**TASK:**
Please retype every record exactly as it appears, omitting the pictures.

::::::

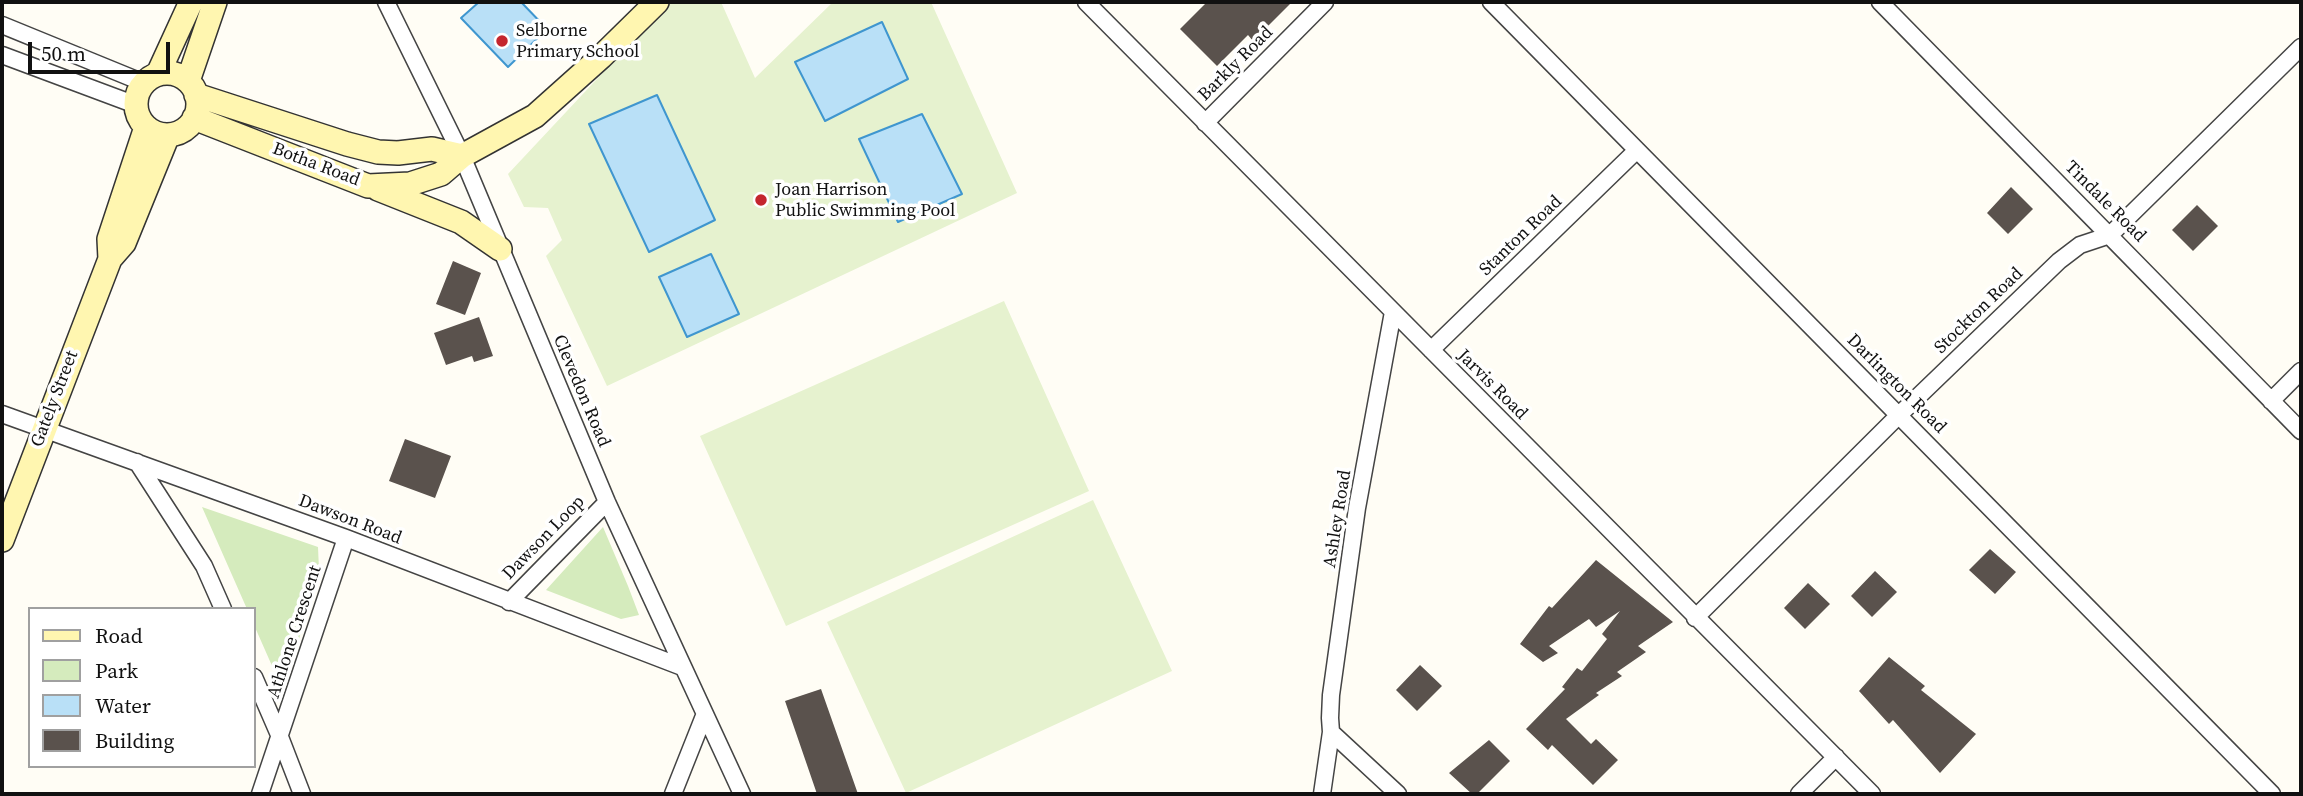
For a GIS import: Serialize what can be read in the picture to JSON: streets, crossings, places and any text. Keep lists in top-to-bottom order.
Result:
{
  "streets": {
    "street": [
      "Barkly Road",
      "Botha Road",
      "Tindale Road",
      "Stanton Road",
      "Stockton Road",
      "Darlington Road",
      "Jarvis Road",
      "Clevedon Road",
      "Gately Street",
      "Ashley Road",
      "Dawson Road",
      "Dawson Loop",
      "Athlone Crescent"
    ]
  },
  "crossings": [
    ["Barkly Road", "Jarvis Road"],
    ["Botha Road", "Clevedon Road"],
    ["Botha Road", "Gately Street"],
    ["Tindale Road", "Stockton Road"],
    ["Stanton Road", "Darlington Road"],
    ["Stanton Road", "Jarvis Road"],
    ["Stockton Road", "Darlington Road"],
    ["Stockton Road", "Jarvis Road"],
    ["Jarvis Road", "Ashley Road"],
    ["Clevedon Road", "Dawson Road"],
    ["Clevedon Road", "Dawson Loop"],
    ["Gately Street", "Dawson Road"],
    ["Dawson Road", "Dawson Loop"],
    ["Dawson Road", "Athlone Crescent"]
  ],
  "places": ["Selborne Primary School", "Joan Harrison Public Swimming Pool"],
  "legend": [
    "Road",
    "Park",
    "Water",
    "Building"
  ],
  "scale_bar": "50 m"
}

::::::

**REPLY:**
For a GIS import: Serialize what can be read in the picture to JSON: streets, crossings, places and any text. Keep lists in top-to-bottom order.
Result:
{
  "streets": {
    "street": [
      "Barkly Road",
      "Botha Road",
      "Tindale Road",
      "Stanton Road",
      "Stockton Road",
      "Darlington Road",
      "Jarvis Road",
      "Clevedon Road",
      "Gately Street",
      "Ashley Road",
      "Dawson Road",
      "Dawson Loop",
      "Athlone Crescent"
    ]
  },
  "crossings": [
    ["Barkly Road", "Jarvis Road"],
    ["Botha Road", "Clevedon Road"],
    ["Botha Road", "Gately Street"],
    ["Tindale Road", "Stockton Road"],
    ["Stanton Road", "Darlington Road"],
    ["Stanton Road", "Jarvis Road"],
    ["Stockton Road", "Darlington Road"],
    ["Stockton Road", "Jarvis Road"],
    ["Jarvis Road", "Ashley Road"],
    ["Clevedon Road", "Dawson Road"],
    ["Clevedon Road", "Dawson Loop"],
    ["Gately Street", "Dawson Road"],
    ["Dawson Road", "Dawson Loop"],
    ["Dawson Road", "Athlone Crescent"]
  ],
  "places": ["Selborne Primary School", "Joan Harrison Public Swimming Pool"],
  "legend": [
    "Road",
    "Park",
    "Water",
    "Building"
  ],
  "scale_bar": "50 m"
}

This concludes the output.